Sunday, 21 October 2012
28 Weeks Later
Its predecessor 28 Days Later reinvigorated the zombie horror subgenre, re-animating (give me one pun) the deceased as rabid, frenzied creatures instead of the lumbering incarnations of George Romero's zombie series. Other films such as REC latched on to this re-imagining of the zombie in modern horror to great effect, with Danny Boyle's 2002 original used as the blueprint for the walking dead. 28 Weeks Later picks up where the infected zone, Great Britain, has finally isolated and contained the contagion and begun to reconstruct after the nationwide mayhem brought on by the virus. London is now a militarised zone, governed by American forces. However, the events of the prologue, in which Robert Carlysle's character leaves his wife for the infected in the farmhouse they were hiding in, come back to haunt him as his wife reappears, found by her children in an abandoned house. She hasn't transformed, but is a carrier, valuable to Rose Bryne's army doctor for potentially developing a vaccine. Don visits her in quarantine but is infected by her, rapidly turning into an infected and killing her brutally. Moments later quarantine is broken and the infection spreads once again, and the military mobilises, implementing code red - killing without discrimination, infected or human.
As with 28 Days Later the direction and editing is frantic, ably continued by Juan Carlos Fresnadillo and there are some impressive uses of sweeping long shots, for example in the prologue as Carlysle's Don escapes from the horde of infected, and a fantastically gory set piece in which masses of infected are wiped out by a helicopter blade. The London setting lends a greater sense of scale to the expansion of the contamination and when Code Red is invoked an extra dimension is added for the band of survivors as they have to avoid both the infected and the military. The survivors this time comprise the ever reliable Jeremy Renner (adding to his roster of military tough guys) as a deserting sniper, Rose Bryne's army medic, and Imogen Poots and Mackintosh Muggleton as the brother and sister who have had both parents taken by the Rage virus. So the plot focuses on the survival of the two siblings and Byrne's Scarlet as their protector, but compared to the previous film it is much more straightforward as a result, with character development secondary to the tension of the escape.
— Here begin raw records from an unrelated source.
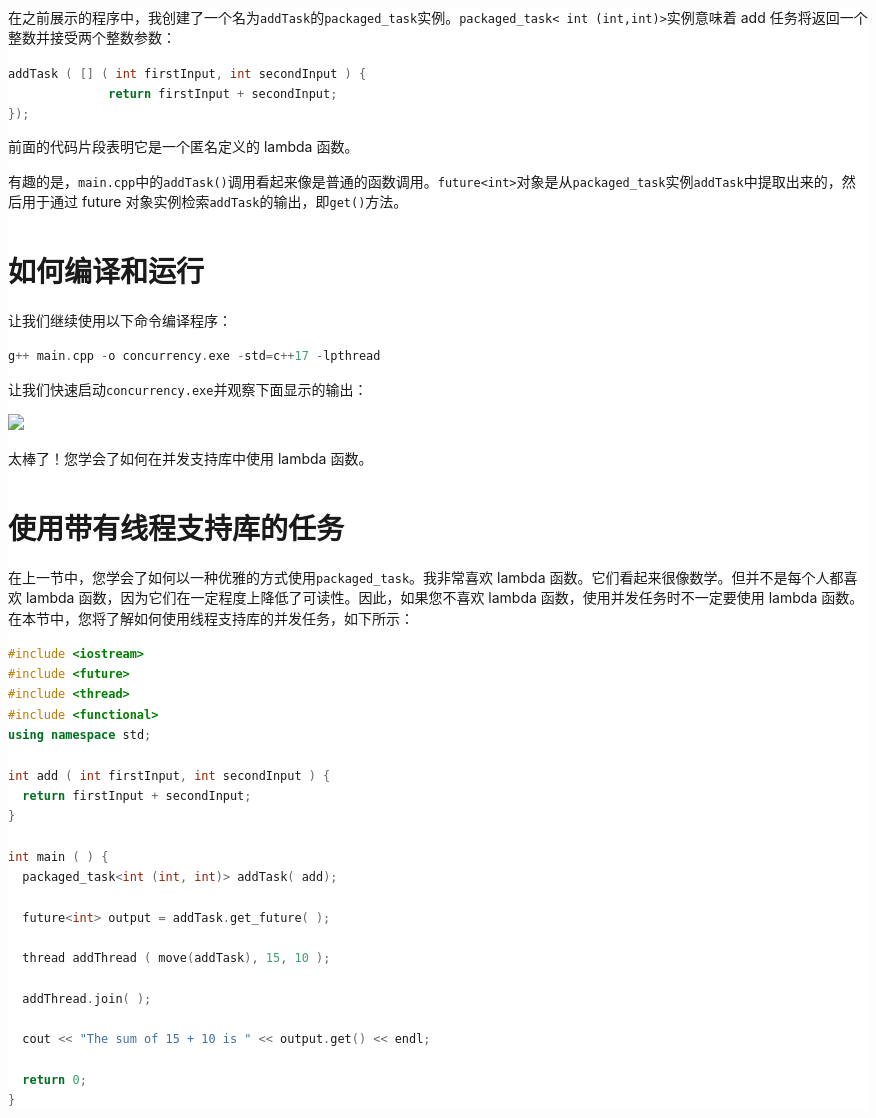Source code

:在之前展示的程序中，我创建了一个名为`addTask`的`packaged_task`实例。`packaged_task< int (int,int)>`实例意味着 add 任务将返回一个整数并接受两个整数参数：

```cpp
addTask ( [] ( int firstInput, int secondInput ) {
              return firstInput + secondInput;
}); 
```

前面的代码片段表明它是一个匿名定义的 lambda 函数。

有趣的是，`main.cpp`中的`addTask()`调用看起来像是普通的函数调用。`future<int>`对象是从`packaged_task`实例`addTask`中提取出来的，然后用于通过 future 对象实例检索`addTask`的输出，即`get()`方法。

# 如何编译和运行

让我们继续使用以下命令编译程序：

```cpp
g++ main.cpp -o concurrency.exe -std=c++17 -lpthread
```

让我们快速启动`concurrency.exe`并观察下面显示的输出：

![](img/f2649f2e-71d5-4bec-9889-a120e26d7844.png)

太棒了！您学会了如何在并发支持库中使用 lambda 函数。

# 使用带有线程支持库的任务

在上一节中，您学会了如何以一种优雅的方式使用`packaged_task`。我非常喜欢 lambda 函数。它们看起来很像数学。但并不是每个人都喜欢 lambda 函数，因为它们在一定程度上降低了可读性。因此，如果您不喜欢 lambda 函数，使用并发任务时不一定要使用 lambda 函数。在本节中，您将了解如何使用线程支持库的并发任务，如下所示：

```cpp
#include <iostream>
#include <future>
#include <thread>
#include <functional>
using namespace std;

int add ( int firstInput, int secondInput ) {
  return firstInput + secondInput;
}

int main ( ) {
  packaged_task<int (int, int)> addTask( add);

  future<int> output = addTask.get_future( );

  thread addThread ( move(addTask), 15, 10 );

  addThread.join( );

  cout << "The sum of 15 + 10 is " << output.get() << endl;

  return 0;
}
```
The subplot of the infected Don chasing his children through London is also an overstretched plot point - does it suggest that he retained some memory of his family despite the transformation? It doesn't make complete sense. Overall however, 28 Weeks Later is an effective thriller and a worthy sequel which leaves its conclusion suitably open for another instalment, with the possibility that the children carry the key to a vaccine; but also an even more apocalyptic - global - contagion to destroy.